Defines functions CMC

Documented in CMC

#'CMC: Combined Multivariate and Collapsing Method
#'
#'The CMC method is a pooling approach proposed by Li and Leal (2008) that uses
#'allele frequencies to determine the partition of the variants into groups.
#'After the rare variants are selected, they are collapsed into an indicator
#'variable, and then a multivariate test such as Hotelling's T2 test is applied
#'to the collection formed by the common variants and the collapsed
#'super-variant.
#'
#'Those variants with minor allele frequency below the specified \code{maf}
#'threshold are collapsed into a single super variant \cr
#'
#'There is no imputation for the missing data.
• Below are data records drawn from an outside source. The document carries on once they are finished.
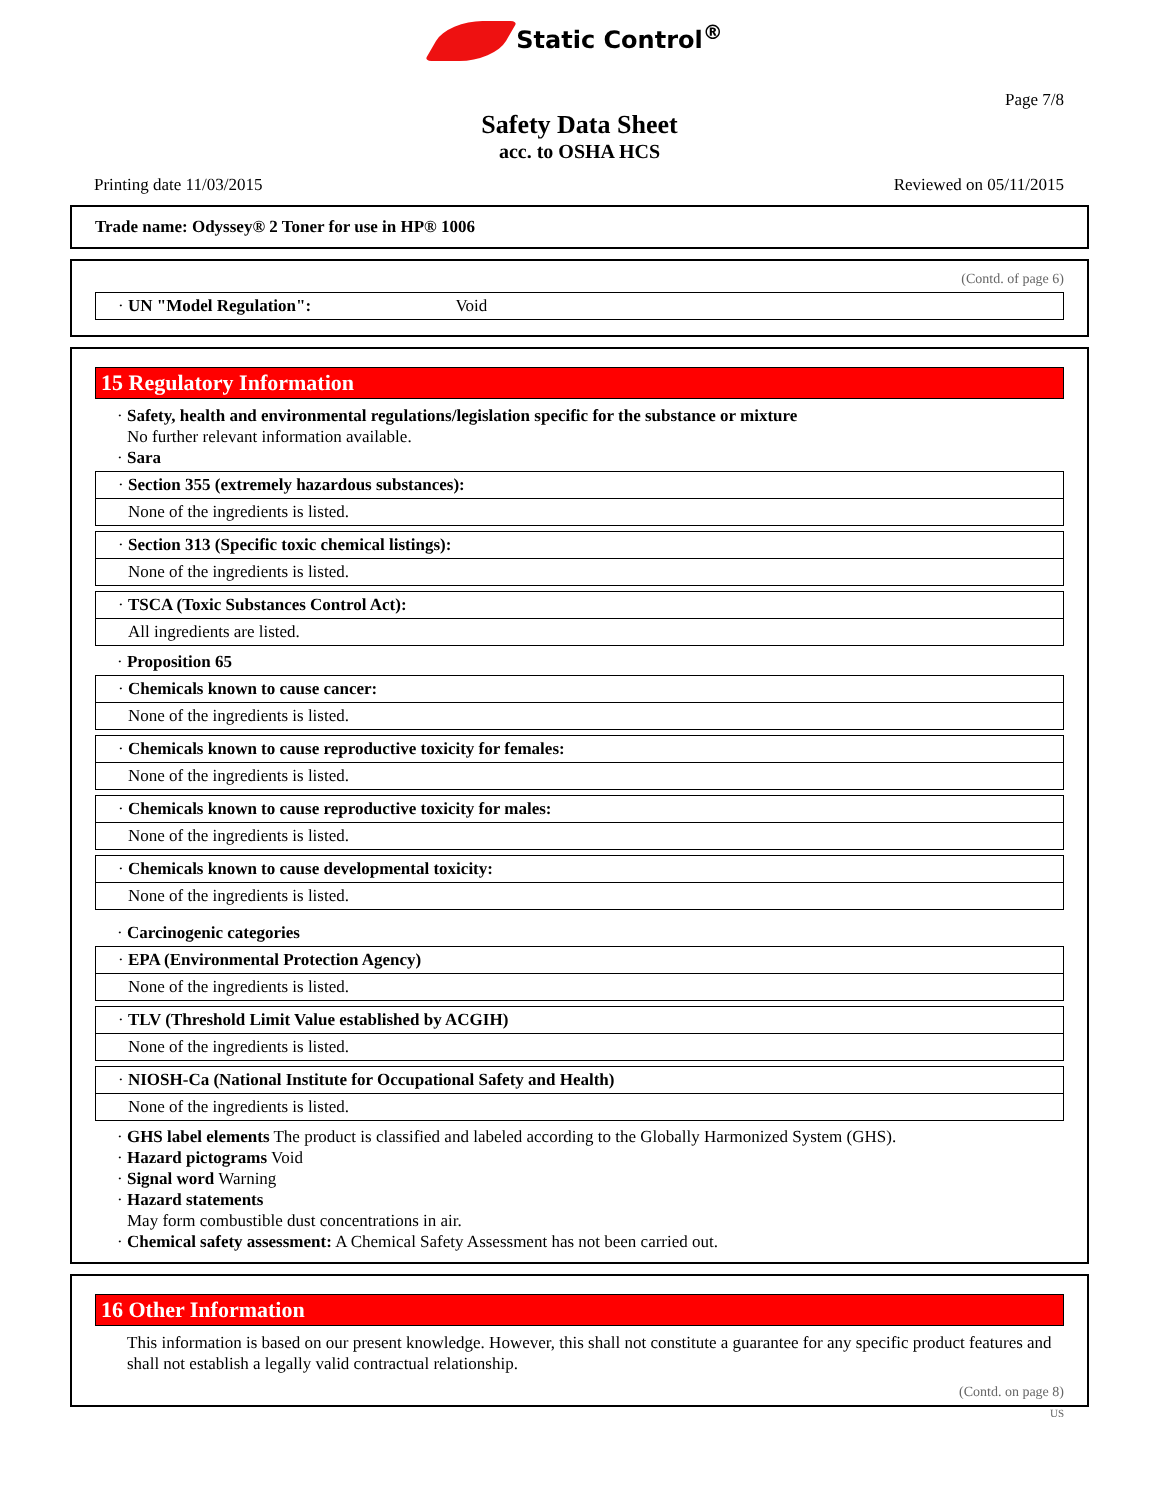Static Control<sup>®</sup>
Page 7/8
Safety Data Sheet
acc. to OSHA HCS
Printing date 11/03/2015 Reviewed on 05/11/2015
Trade name: Odyssey® 2 Toner for use in HP® 1006
(Contd. of page 6)
· UN "Model Regulation": Void
15 Regulatory Information
· Safety, health and environmental regulations/legislation specific for the substance or mixture
No further relevant information available.
· Sara
· Section 355 (extremely hazardous substances):
None of the ingredients is listed.
· Section 313 (Specific toxic chemical listings):
None of the ingredients is listed.
· TSCA (Toxic Substances Control Act):
All ingredients are listed.
· Proposition 65
· Chemicals known to cause cancer:
None of the ingredients is listed.
· Chemicals known to cause reproductive toxicity for females:
None of the ingredients is listed.
· Chemicals known to cause reproductive toxicity for males:
None of the ingredients is listed.
· Chemicals known to cause developmental toxicity:
None of the ingredients is listed.
· Carcinogenic categories
· EPA (Environmental Protection Agency)
None of the ingredients is listed.
· TLV (Threshold Limit Value established by ACGIH)
None of the ingredients is listed.
· NIOSH-Ca (National Institute for Occupational Safety and Health)
None of the ingredients is listed.
· GHS label elements The product is classified and labeled according to the Globally Harmonized System (GHS).
· Hazard pictograms Void
· Signal word Warning
· Hazard statements
May form combustible dust concentrations in air.
· Chemical safety assessment: A Chemical Safety Assessment has not been carried out.
16 Other Information
This information is based on our present knowledge. However, this shall not constitute a guarantee for any specific product features and shall not establish a legally valid contractual relationship.
(Contd. on page 8)
US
Missing values are simply
#'ignored in the computations.
#'
#'@param y numeric vector with phenotype status: 0=controls, 1=cases. No
#'missing data allowed
#'@param X numeric matrix or data frame with genotype data coded as 0, 1, 2.
#'Missing data is allowed
#'@param maf numeric value indicating the minor allele frequency threshold for
#'rare variants (\code{maf=0.05} by default)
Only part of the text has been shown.